PROMPT - Express the lines below, from the one containing "oltijdsopleiding kunnen potentiële" through the last line of the entries, both ends included, as a JSON list of strings with one string per line and blank lines left out.

• • • •

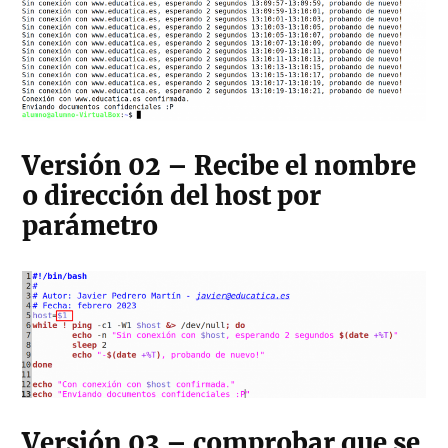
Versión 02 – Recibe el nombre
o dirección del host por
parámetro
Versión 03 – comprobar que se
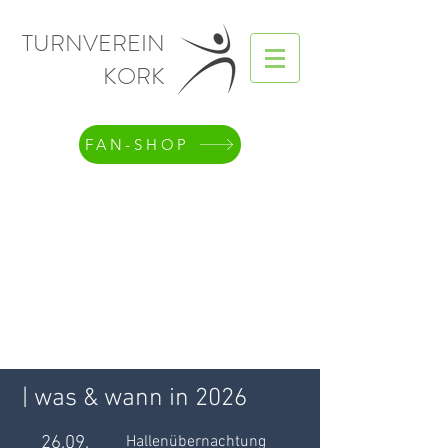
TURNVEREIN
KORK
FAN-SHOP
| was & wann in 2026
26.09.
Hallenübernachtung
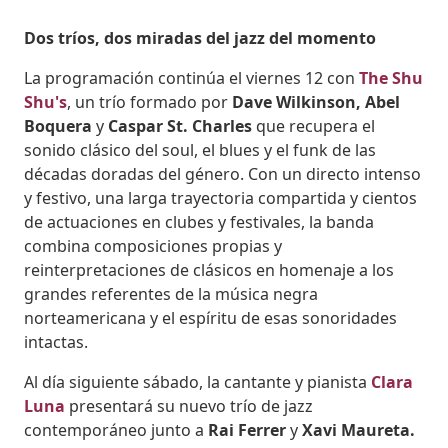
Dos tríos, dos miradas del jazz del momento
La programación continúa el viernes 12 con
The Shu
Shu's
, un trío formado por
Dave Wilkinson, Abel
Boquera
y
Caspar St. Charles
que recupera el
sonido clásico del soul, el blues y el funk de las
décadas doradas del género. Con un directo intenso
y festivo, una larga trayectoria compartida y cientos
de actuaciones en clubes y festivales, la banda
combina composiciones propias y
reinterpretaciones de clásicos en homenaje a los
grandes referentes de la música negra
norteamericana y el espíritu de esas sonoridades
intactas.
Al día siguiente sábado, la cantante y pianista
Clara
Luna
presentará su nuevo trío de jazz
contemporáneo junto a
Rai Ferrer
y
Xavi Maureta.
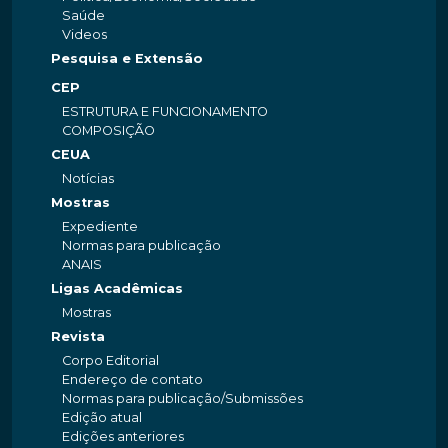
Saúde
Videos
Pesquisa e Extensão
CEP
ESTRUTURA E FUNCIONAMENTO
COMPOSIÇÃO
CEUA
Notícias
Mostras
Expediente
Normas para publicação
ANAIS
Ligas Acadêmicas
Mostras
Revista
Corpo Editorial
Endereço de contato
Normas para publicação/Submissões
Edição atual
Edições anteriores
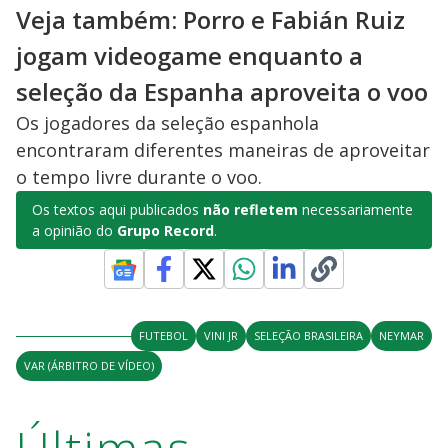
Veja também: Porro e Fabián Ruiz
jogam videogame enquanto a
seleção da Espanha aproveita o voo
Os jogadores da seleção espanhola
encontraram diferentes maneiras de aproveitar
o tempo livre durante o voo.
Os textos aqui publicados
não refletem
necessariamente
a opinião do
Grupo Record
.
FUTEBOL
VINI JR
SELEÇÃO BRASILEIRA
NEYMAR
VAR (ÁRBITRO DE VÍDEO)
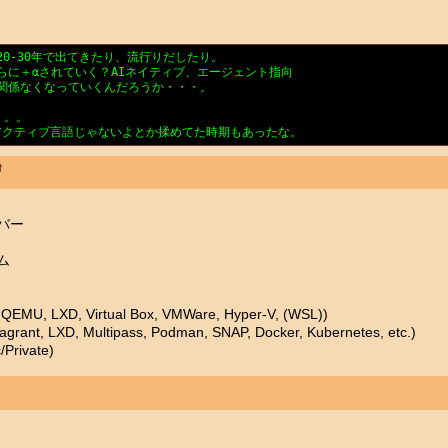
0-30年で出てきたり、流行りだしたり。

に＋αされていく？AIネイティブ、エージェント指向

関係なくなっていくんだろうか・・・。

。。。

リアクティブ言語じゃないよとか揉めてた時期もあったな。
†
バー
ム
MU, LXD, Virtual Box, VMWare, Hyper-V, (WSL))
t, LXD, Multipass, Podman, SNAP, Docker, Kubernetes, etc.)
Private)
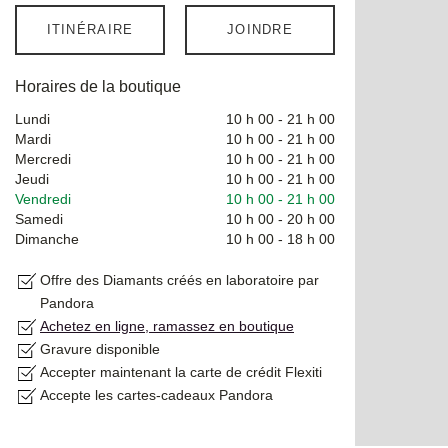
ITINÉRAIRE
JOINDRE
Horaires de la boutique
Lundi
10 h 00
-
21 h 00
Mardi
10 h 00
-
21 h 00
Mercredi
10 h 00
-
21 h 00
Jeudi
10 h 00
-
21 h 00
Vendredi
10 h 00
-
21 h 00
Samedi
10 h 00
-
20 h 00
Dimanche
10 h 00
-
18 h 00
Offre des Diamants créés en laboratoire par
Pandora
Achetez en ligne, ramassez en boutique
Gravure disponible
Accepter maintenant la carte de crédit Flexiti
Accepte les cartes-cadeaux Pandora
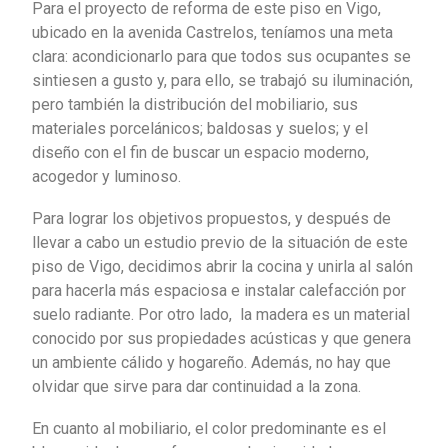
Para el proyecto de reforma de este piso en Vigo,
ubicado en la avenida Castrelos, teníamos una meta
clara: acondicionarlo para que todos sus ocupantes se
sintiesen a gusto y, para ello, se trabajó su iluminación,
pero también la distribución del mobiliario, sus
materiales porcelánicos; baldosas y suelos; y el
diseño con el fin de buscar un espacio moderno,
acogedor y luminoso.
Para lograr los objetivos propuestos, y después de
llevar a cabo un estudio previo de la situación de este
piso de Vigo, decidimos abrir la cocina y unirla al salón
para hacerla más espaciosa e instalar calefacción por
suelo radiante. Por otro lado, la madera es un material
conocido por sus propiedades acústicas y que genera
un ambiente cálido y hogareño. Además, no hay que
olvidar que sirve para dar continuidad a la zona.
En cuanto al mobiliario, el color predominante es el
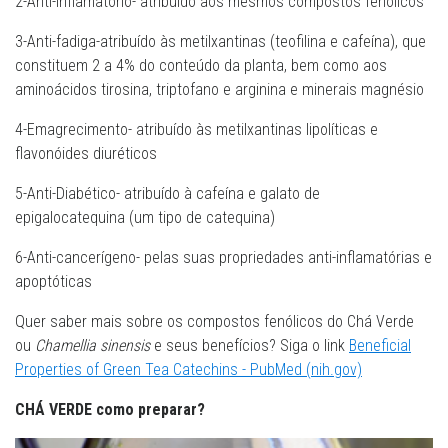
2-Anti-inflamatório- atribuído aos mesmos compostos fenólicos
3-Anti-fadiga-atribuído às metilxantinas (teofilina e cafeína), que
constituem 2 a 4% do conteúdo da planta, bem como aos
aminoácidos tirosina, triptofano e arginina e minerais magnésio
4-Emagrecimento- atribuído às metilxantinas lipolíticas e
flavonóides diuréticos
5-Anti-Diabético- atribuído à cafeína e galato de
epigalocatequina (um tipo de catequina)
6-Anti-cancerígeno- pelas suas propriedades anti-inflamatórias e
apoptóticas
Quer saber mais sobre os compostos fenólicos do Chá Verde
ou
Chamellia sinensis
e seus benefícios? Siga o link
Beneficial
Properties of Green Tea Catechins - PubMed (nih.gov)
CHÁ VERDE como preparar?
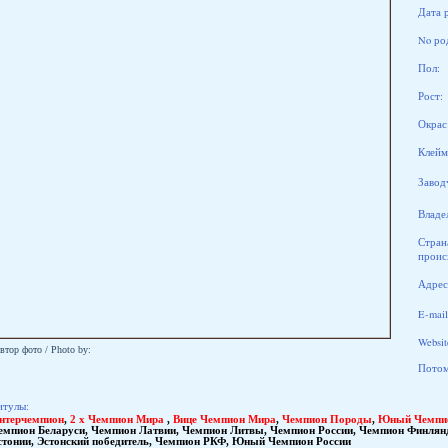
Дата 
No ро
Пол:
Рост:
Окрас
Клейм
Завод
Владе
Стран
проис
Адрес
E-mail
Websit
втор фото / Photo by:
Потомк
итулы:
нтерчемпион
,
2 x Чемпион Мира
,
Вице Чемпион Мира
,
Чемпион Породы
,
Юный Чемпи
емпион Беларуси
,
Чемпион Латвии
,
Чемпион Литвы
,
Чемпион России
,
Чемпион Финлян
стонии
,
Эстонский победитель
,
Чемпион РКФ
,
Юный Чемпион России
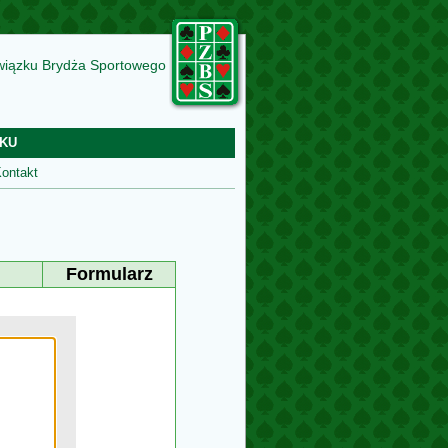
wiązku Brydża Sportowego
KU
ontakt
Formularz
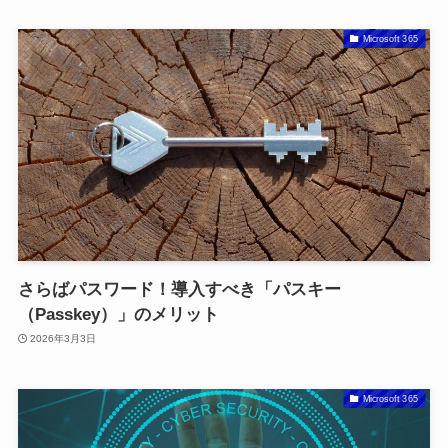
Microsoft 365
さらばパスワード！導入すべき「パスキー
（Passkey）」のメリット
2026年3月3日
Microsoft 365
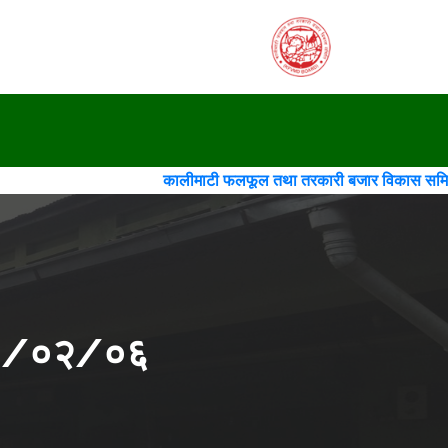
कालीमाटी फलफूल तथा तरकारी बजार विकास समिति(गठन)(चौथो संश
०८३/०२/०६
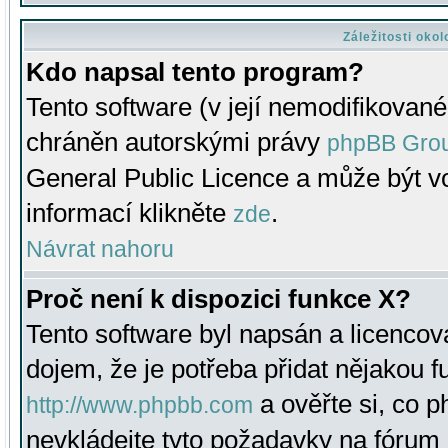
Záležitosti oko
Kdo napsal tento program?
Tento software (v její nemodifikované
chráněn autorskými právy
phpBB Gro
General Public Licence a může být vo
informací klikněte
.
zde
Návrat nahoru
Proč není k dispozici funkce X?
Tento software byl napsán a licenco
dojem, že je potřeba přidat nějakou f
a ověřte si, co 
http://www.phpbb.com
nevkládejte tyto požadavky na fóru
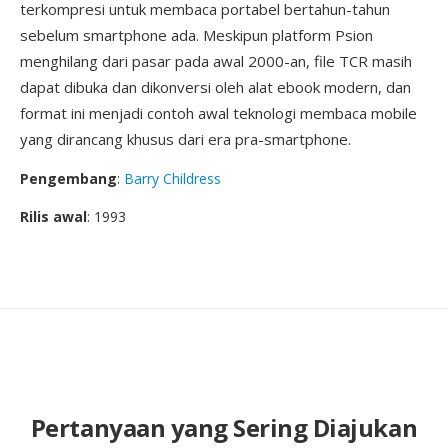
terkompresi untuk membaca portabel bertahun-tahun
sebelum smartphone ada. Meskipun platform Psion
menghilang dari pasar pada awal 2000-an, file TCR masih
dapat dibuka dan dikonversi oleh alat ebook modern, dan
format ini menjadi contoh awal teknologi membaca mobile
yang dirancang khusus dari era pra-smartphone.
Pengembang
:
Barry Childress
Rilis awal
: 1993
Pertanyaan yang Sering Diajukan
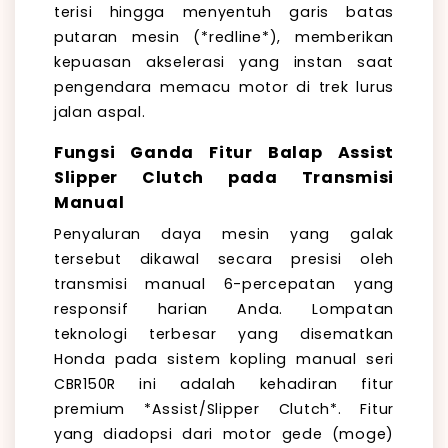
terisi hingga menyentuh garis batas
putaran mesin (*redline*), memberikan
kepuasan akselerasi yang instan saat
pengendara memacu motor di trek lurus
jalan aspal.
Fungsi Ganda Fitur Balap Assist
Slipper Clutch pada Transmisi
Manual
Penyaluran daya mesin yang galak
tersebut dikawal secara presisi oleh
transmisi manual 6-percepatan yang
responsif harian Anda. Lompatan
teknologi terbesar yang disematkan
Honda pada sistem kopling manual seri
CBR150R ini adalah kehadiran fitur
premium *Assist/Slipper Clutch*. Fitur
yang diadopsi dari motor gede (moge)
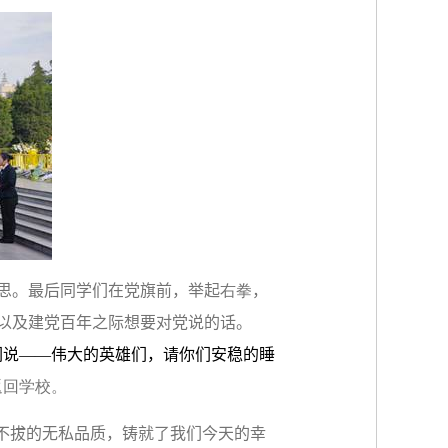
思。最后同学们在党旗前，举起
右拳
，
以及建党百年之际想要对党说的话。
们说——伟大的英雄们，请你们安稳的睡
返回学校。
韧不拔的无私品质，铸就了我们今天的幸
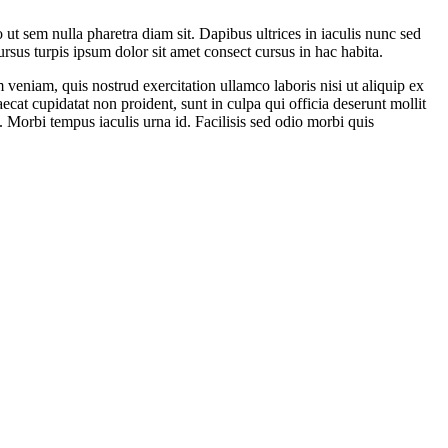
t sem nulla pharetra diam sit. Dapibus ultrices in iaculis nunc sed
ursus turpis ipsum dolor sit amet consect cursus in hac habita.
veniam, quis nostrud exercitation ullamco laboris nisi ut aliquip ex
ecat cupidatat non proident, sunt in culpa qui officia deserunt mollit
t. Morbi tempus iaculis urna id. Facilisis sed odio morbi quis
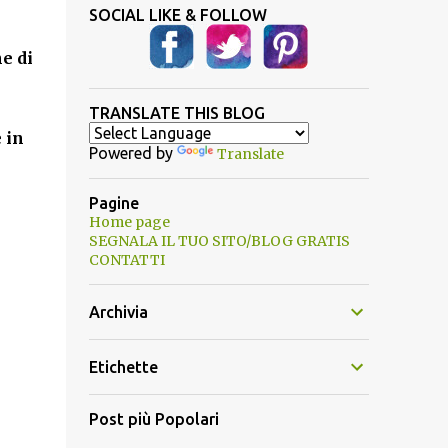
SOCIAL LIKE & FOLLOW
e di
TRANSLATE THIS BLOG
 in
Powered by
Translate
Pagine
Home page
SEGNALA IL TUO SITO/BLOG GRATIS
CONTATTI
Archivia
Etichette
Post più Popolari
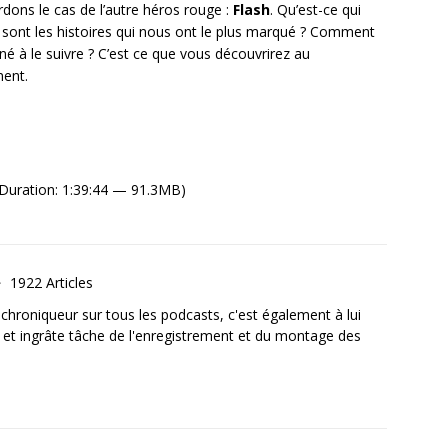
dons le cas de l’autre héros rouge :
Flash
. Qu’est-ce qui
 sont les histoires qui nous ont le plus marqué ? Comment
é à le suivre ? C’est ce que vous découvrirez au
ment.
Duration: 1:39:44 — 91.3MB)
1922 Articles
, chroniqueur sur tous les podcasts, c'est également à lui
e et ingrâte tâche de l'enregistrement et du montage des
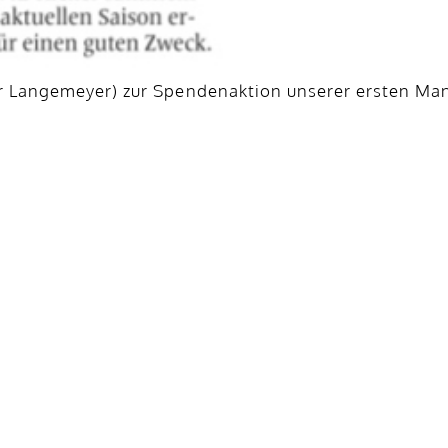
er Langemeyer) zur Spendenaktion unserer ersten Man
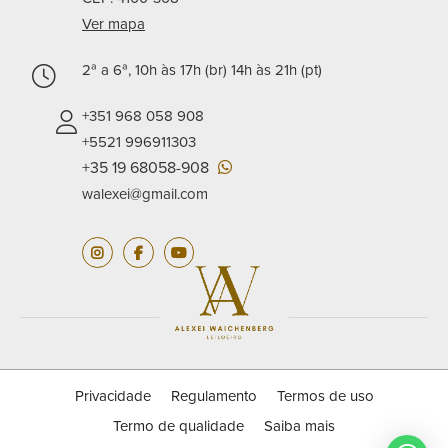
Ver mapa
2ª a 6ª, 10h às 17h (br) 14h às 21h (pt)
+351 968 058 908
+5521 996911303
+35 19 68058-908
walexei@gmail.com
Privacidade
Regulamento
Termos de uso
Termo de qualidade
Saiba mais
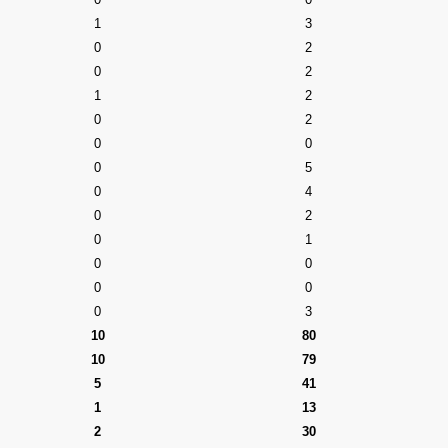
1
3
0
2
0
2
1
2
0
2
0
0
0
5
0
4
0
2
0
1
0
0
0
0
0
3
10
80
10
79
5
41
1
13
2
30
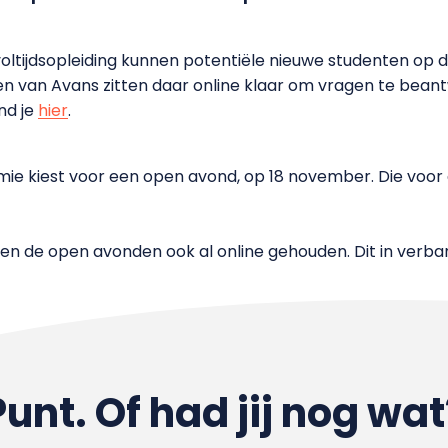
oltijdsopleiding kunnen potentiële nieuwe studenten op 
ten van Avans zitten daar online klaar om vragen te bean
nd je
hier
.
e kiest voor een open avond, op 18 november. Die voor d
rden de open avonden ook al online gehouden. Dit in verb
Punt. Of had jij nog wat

• • • •

WRITTEN ANSWER -
[
  "oltijdsopleiding kunnen potentiële nieuwe studenten op ",
  "ten van Avans zitten daar online klaar om vragen te bean",
  "nd je",
  "hier",
  ".",
  "e kiest voor een open avond, op 18 november. Die voor d",
  "rden de open avonden ook al online gehouden. Dit in verb",
  "Punt. Of had jij nog wat"
]